Thinking about the concerns of high school students introduced additional new stakeholders and concerns, but also led to a fundamental re-thinking of the design of the study: what kinds of claims could they make based on a longitudinal study? Despite not getting the funding they’d hoped for, they decided to pilot for another year: essentially, the study was ready to go, but with less momentum and less resources than they’d hoped for. As Mike described it, they were in “survival mode,” and decided to use the results they’d gathered thus far as a selling point for asking the University to support further implementation.
Following Mike, Jim described the evolving high school aspect of the study, foregrounding the IRB concerns associated with under-18 writers and querying them about their early literacy experiences. In their written work, Jim found, high school students were often flexible in their approaches to the early stages of writing assignments, and seldom afraid of failure. Jim offered an account of one student’s description of his writing process, wherein the student read the assignment, did the readings, did a single draft, and had his parents look over his paper for organization and grammar concerns, but didn’t revise in any significant way, and in fact displayed a fundamental resistance to what our discipline understands as revision. This single representative report, Jim implied, offered a useful sense of the writing expertise students come to our courses with, and a sense of the expertise they’ll need to develop in UNH first-year writing courses.
Finally, Kate discussed the alumni portion of the longitudinal study, following students’ experiences with writing after graduation. This portion involved two components: a written survey, and an in-depth interview.

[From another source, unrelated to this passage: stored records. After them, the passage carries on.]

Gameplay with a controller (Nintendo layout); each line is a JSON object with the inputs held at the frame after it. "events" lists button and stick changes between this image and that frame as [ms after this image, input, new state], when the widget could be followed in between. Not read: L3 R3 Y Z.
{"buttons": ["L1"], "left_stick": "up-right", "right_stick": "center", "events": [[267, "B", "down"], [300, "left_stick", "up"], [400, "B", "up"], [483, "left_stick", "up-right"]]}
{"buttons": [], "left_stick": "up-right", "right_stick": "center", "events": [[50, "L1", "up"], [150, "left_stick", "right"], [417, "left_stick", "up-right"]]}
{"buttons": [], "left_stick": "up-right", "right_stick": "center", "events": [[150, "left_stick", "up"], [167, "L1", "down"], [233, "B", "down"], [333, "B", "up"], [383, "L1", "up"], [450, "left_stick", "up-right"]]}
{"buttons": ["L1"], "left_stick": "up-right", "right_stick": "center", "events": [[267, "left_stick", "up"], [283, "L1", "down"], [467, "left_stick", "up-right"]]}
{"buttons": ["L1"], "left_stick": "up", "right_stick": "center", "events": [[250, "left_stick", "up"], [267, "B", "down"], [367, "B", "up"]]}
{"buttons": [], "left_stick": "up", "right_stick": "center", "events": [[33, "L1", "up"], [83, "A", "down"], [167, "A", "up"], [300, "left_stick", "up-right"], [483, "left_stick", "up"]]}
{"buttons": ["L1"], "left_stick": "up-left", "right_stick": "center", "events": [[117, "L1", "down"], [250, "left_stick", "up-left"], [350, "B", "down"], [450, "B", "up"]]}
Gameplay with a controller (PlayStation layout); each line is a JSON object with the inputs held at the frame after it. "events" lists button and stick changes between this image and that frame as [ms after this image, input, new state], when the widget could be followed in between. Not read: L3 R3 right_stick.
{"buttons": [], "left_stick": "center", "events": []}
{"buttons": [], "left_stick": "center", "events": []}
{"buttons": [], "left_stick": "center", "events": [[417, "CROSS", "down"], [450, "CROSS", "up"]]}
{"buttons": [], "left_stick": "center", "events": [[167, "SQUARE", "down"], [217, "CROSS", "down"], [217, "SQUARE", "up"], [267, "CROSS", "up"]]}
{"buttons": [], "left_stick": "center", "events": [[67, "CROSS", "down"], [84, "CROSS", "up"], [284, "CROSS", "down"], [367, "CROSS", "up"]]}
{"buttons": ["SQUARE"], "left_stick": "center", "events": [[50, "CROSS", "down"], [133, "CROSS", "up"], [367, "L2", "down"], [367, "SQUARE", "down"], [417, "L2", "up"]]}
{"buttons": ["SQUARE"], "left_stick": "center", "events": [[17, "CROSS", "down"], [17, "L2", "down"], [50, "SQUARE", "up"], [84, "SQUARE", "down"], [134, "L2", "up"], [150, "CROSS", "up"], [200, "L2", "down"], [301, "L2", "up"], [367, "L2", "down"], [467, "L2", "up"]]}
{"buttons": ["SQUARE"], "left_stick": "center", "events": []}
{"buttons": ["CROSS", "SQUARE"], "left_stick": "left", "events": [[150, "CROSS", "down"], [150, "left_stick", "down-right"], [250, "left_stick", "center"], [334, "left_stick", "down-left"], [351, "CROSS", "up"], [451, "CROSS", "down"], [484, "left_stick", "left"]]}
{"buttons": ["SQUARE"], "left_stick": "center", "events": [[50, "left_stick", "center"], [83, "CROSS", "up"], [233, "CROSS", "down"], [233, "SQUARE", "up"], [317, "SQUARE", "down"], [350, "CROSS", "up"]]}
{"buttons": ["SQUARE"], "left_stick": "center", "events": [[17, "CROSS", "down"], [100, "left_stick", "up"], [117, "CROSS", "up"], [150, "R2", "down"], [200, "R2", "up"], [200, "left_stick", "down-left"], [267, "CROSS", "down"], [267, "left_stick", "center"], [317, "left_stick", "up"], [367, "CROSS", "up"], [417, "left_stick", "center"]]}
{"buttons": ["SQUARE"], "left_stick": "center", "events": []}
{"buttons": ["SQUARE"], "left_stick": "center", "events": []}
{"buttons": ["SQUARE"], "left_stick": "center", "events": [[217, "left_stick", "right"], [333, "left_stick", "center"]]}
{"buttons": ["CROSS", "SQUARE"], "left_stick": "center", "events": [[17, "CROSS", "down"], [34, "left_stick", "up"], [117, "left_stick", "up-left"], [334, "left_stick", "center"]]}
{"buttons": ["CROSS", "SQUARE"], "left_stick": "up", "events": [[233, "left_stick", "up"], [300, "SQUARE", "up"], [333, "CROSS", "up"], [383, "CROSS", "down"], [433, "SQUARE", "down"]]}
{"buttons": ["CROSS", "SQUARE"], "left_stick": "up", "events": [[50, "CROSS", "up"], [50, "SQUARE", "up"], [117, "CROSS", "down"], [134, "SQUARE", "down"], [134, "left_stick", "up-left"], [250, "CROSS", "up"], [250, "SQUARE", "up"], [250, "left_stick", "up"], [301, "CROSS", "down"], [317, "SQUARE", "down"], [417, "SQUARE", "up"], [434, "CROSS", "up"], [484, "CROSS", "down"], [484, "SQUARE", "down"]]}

Both components sought to discover what kinds of writing alumni did in their jobs and lives, how and what they were able to apply from their UNH writing experiences, and how well the UNH writing program prepared them for their post-graduation lives. The responses Kate received were from graduates in a diverse range of jobs, and were remarkably positive: 87% felt either prepared or very prepared by their writing courses, and 77% felt excellent or very good about their writing experiences at UNH. Graduates, Kate noted, say they do a lot of writing, and do a lot of public writing. Many suggested that they would have liked more training in technical writing and writing for the internet. Ultimately, Kate concluded, the alumni aspect of the longitudinal study showed a lot about how students employ the skills they learn in college writing programs in their transition from school to the workplace.
The account that Mike, Jim, and Kate offered struck me — and others in the audience who I talked with afterwards — as nothing short of remarkable in its scope. The malleable and protean nature of their study was I think a function of its initial ambition, but it’s breathtaking to see such a huge project, even in the obstacles and frustrations that they acknowledged. The sense I got out of their presentation was that they wanted to do something on a Sternglass scale — but that the data and initial conclusions they developed were more along the lines of Curtis & Herrington. And the final insights Curtis & Herrington arrived at, I’d suggest, were no small conclusions.
There’s a lot to be said for the narrow scope and modest claim. One might propose, in fact, that the appeal of a longitudinal study lies not in its generalizability but in its specificity. I’ll watch with interest to see where Garcia, Webber, and Gillen go with what they’ve done: their work so far is impressive, and I’m sure it’ll spark further productive conversations about how we assess what we do.